04-10-2021 07:04 PM
Hi All,
Can some advise on the design strategy for large scale deployment.
We are trying to deploy a 28-30 node deployment with individual nodes in DC and DR and some dedicated local PSNs as VM in critical sites so that local user authentication is not impacted if there are any issues in DC and DR
1) Putting Primary admin and Secondary MNT in main DC and 3 PSNs behind F5 ( does it make sense to have F5)
2) Putting Secondary Admin and Primary MNT in DR with 1 to 2 PSNs in DR in case DC goes down
3) There are 18 critical sites so putting a Local PSN ( VM based) so that they are always up and running
Based on the deployment guides, is there any justification why we cannot have primary admin and primary MNT in main DC and Secondary admin/Secondary MNT in DR unlike in point 2)
Also , is it advisable to put 18 PSNs in critical sites behind F5 to have redundancy all the time.
In terms of sizing does 3655 is suffice or we should go for 3695 for 100-200k endpoints, please advise. The critical sites are connected to DC via SGTs or DMVPN tunnel as a part of SDA
Rgds,
Meh
Solved! Go to Solution.
04-10-2021 07:38 PM
On 1, put the primary pan and mnt in the same DC, you'll have better gui performance. The mnt is active/active so if you lose the mnt, it doesn't really matter.
2, it also doesn't matter where your psns are either, just make sure you have the network devices configured for them so that they are reachable in failure scenarios. Load balanced vips are helpful in this scenario.
On 3, there is no issue running 18 psns deployed to critical sites, but it's expensive and you also have to look at the services unavailable when the PAN is not reachable. This is covered in the high availability section of the ISE admin guide. If you are considering putting these behind f5, then you need at least two per site, I wouldn't bother with this. Just focus on putting F5s in the DCs with the correct number of psns behind them to make patching/upgrading easy.
Speaking to the scale, you're likely way over killing the deployment infrastructure. I have a customer running 200k active endpoints on 14x 3595 psn vm's with n+1 dc failure. This has been running fine for a few years since 2.1 released. Keep in mind that a single 3655 will handle up to 50k active endpoints on its own, and a 3695 up to 100k. You likely could deploy 3615 VMs to most critical remote sites.
For reference, I have a customer moving towards a million active endpoints on 18x 3695 psns.
04-11-2021 07:44 PM
Thanks Damien
It really helps so I will just review the expected active sessions to get the right sizing else customer might end up as overbuying the PSNs and higher range which is not needed.
Regards,
Meh
04-10-2021 07:38 PM
On 1, put the primary pan and mnt in the same DC, you'll have better gui performance. The mnt is active/active so if you lose the mnt, it doesn't really matter.
2, it also doesn't matter where your psns are either, just make sure you have the network devices configured for them so that they are reachable in failure scenarios. Load balanced vips are helpful in this scenario.

| INSTRUCTIONS |
a - List every appliance or VM model number mentioned in the ISE deployment thread, giving each only once.
b - For each statement, say whether it agrees with the ISE deployment thread, answering yes or no and quoting the deciding words. (i) A single 3655 can handle up to 50k active endpoints. (ii) The reply recommends placing the PSNs at the critical sites behind F5. (iii) The deployment includes 18 critical sites.
c - Carry the ISE deployment thread forward from its final line.
The data that comes after this point is not needed.

| DATA EXTRACT |
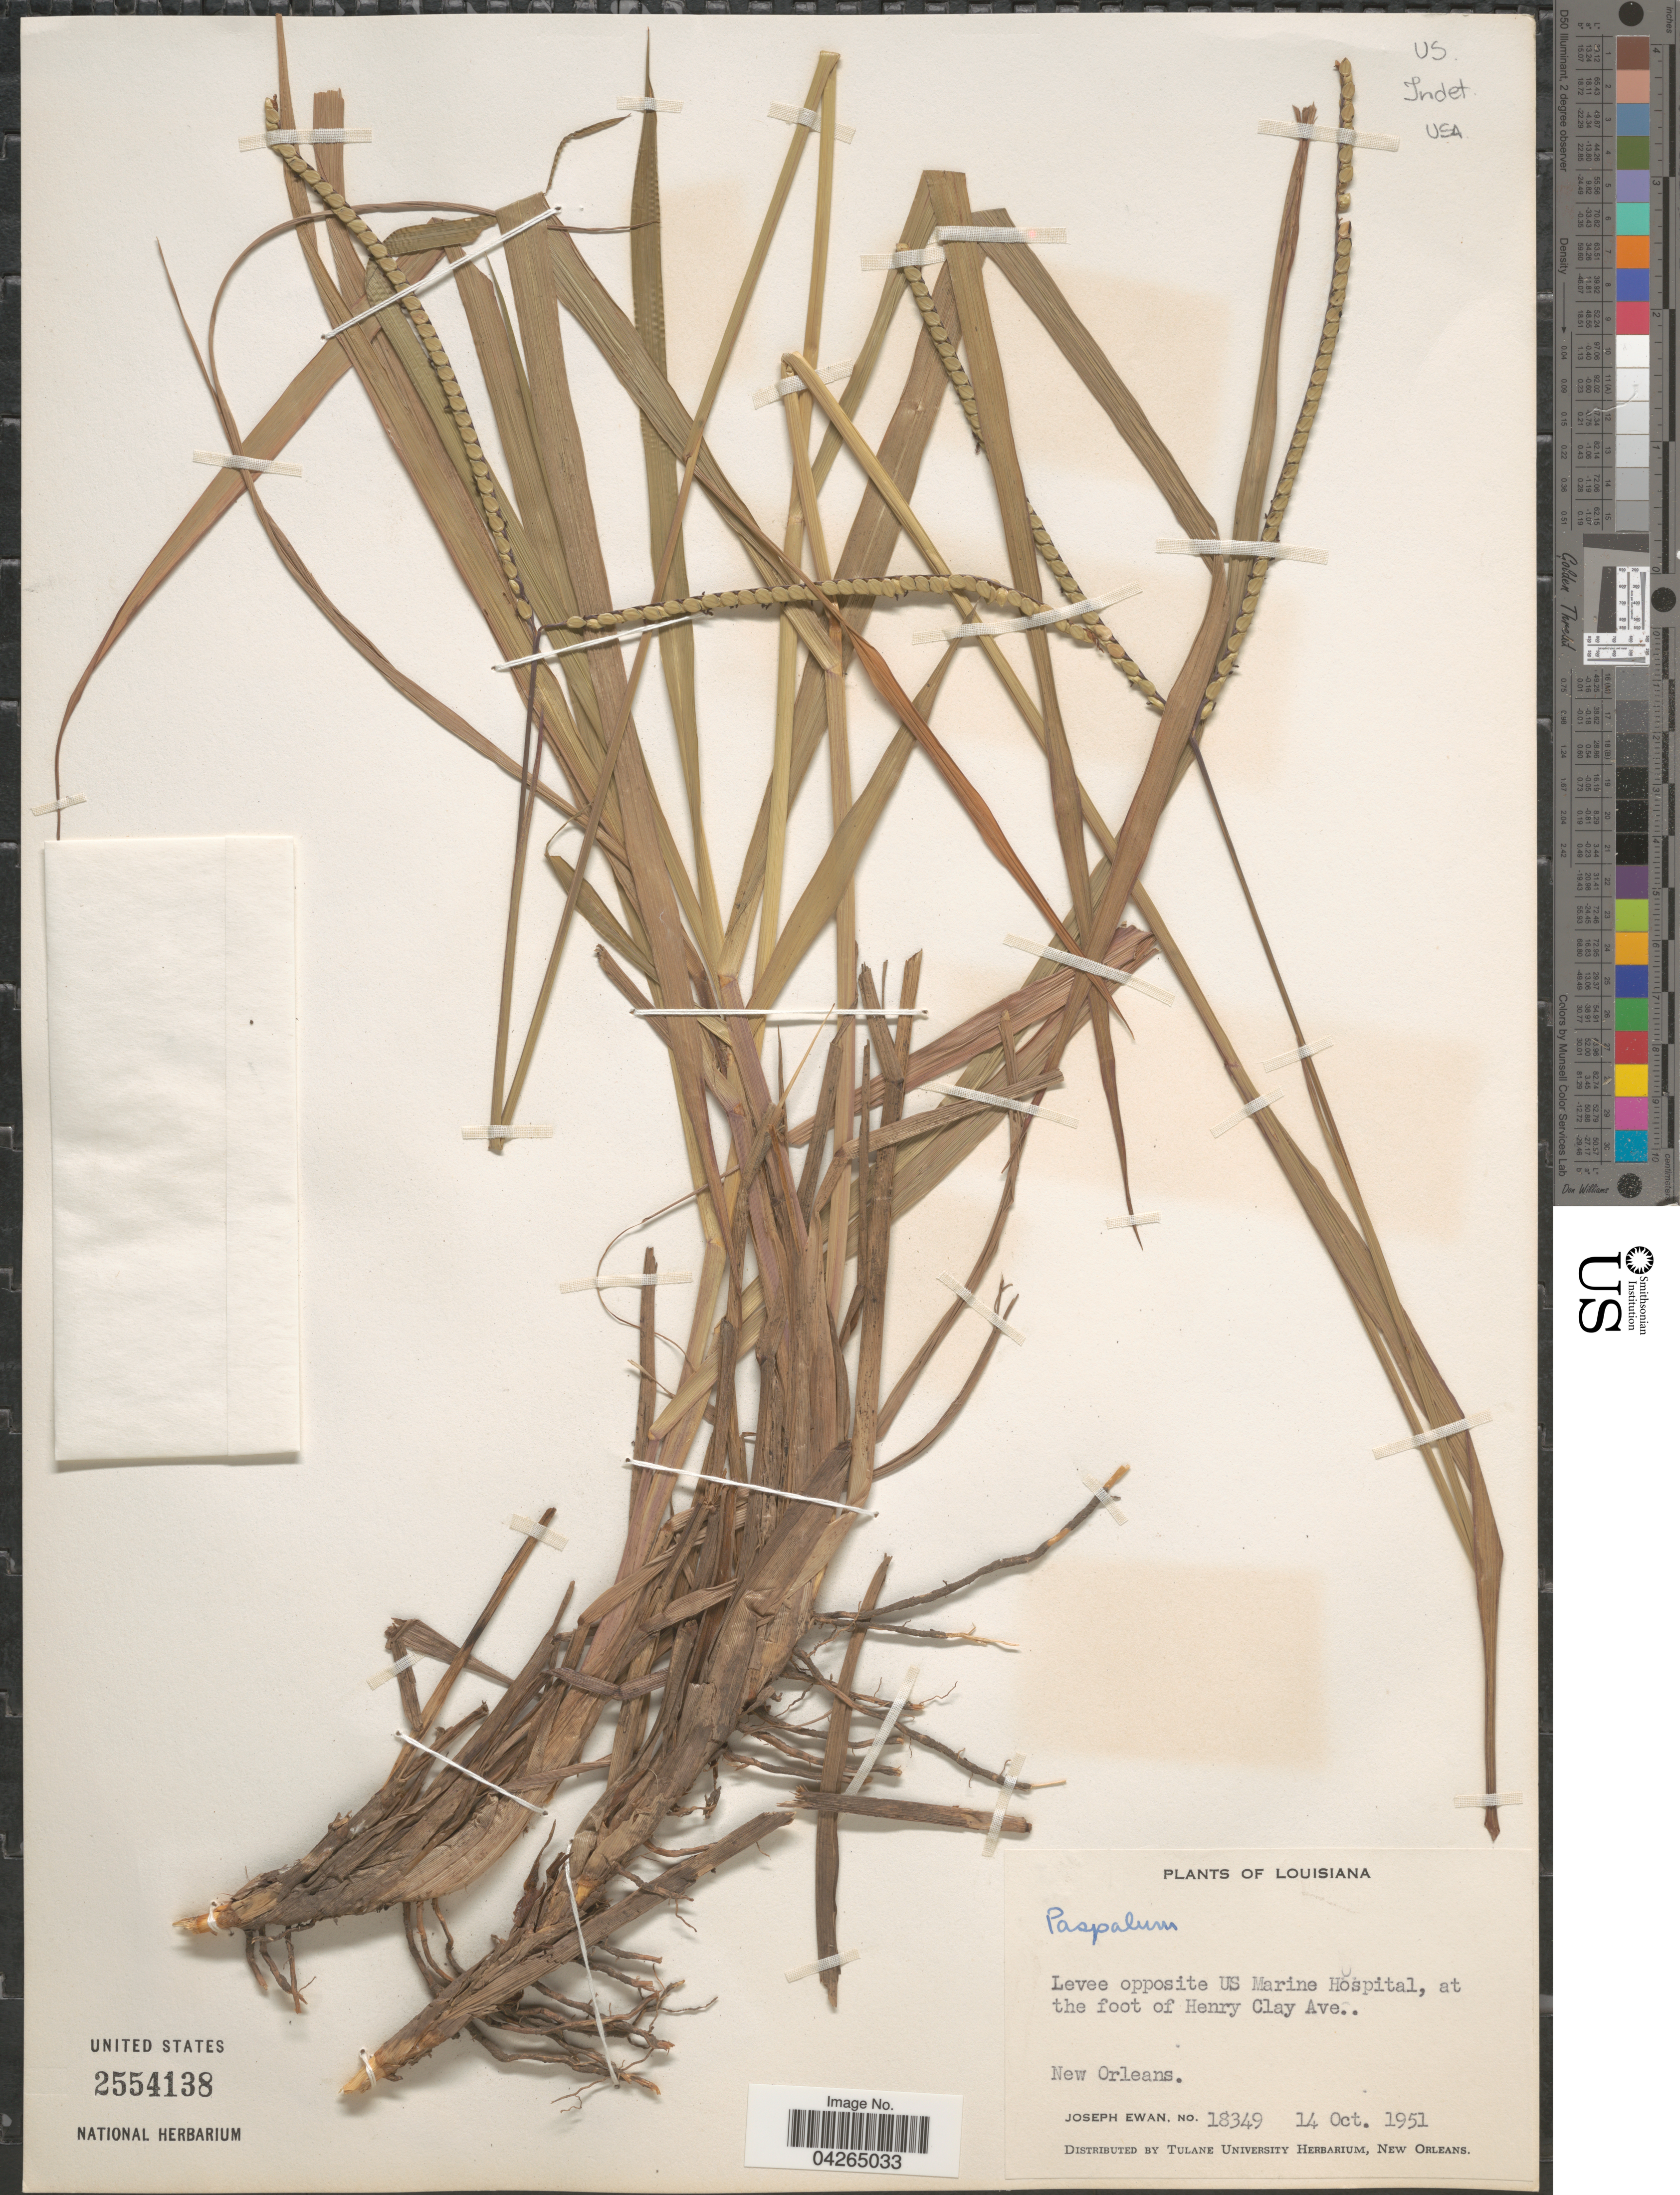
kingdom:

| RESPONSES |
a - 3655, 3695, 3595, 3615

b -
(i) Yes: "a single 3655 will handle up to 50k active endpoints on its own"
(ii) No: "If you are considering putting these behind f5, then you need at least two per site, I wouldn't bother with this."
(iii) Yes: "There are 18 critical sites"

c -
On 3, there is no issue running 18 psns deployed to critical sites, but it's expensive and you also have to look at the services unavailable when the PAN is not reachable. This is covered in the high availability section of the ISE admin guide. If you are considering putting these behind f5, then you need at least two per site, I wouldn't bother with this. Just focus on putting F5s in the DCs with the correct number of psns behind them to make patching/upgrading easy.
Speaking to the scale, you're likely way over killing the deployment infrastructure. I have a customer running 200k active endpoints on 14x 3595 psn vm's with n+1 dc failure. This has been running fine for a few years since 2.1 released. Keep in mind that a single 3655 will handle up to 50k active endpoints on its own, and a 3695 up to 100k. You likely could deploy 3615 VMs to most critical remote sites.
For reference, I have a customer moving towards a million active endpoints on 18x 3695 psns.
04-11-2021 02:38 AM - edited 04-11-2021 02:39 AM
Hi @Damien Miller ,
once again thanks for sharing ...
Since you have a Customer moving to a million Active Endpoints on 18x 3695 PSNs, I would like to add a question to this post ... how do you handle the Maximum Concurrent Sessions GUI limit of 20?
Note: I opened an Enhancement (CSCvr13484 Increase ISE Max Concurrent Sessions GUI limit beyond 20) on the past, but still no idea if Cisco put this enhancement on it's roadmap, the problem is ... having only 20 Admin at the same time, in Huge Deployments, with PSNs all around the Country (imagine at least one Admin per State) is a challenge.
04-11-2021 01:19 PM
We don't provide admin access to the network engineers, they access logs through splunk. PAN GUI admin access is limited to about six people.
04-11-2021 12:15 PM
Thanks Damien,
If the both ISE PAN in DC and DR goes down then what is the best way to recover. I thought if PAN goes down then PSN still authenticate with old configuration so the only problem would be managing the nodes.
If in the case of critical sites if Primary PAN is not reachable then what is the impact on authentications ? SHould be put separate cluster for Critical sites but this would need a technical justification as why it can be problem if PAN is in DC ( Latency should not a problem as it is via DNAC which is 10 ms)
On scaling what would be recommendation
Individual PANs : 3695
Individual MNT: 3695
PSNs in critical sites which is expected to have low traffic : VM based 3615 or higher
PSNs in DC or DR: Should we go for 3655 or 3695, assuming the worst cases.
My understanding is that if PSNs in critical sites goes down we can still point those towards main DC with some changes in DNAC.
Regards,
Meh
04-11-2021 01:28 PM
The following page goes over the services available/unavailable when the primary admin node is down or unreachable.
You'll not have a very noticble performance increase going from 3655 to 3695 PAN/MNT nodes. I've found that the performance improvement most will really notice is hosting the PAN/MNT nodes on flash storage. There is a very noticble difference running the admin and monitoring services on fast storage.
The node sizes you select for PSNs should really be determined by the tps and expected active sessions. For the number of active sessions you're looking at I would lean towards 3655 since 3695s behind f5's would likely be overkill unless you expected a scenario where all load would fall to just two PSNs.
If you have the budget then 3695's wouldn't hurt, just might be overbuilt.
04-11-2021 07:44 PM
Thanks Damien
It really helps so I will just review the expected active sessions to get the right sizing else customer might end up as overbuying the PSNs and higher range which is not needed.
Regards,
Meh
Discover and save your favorite ideas. Come back to expert answers, step-by-step guides, recent topics, and more.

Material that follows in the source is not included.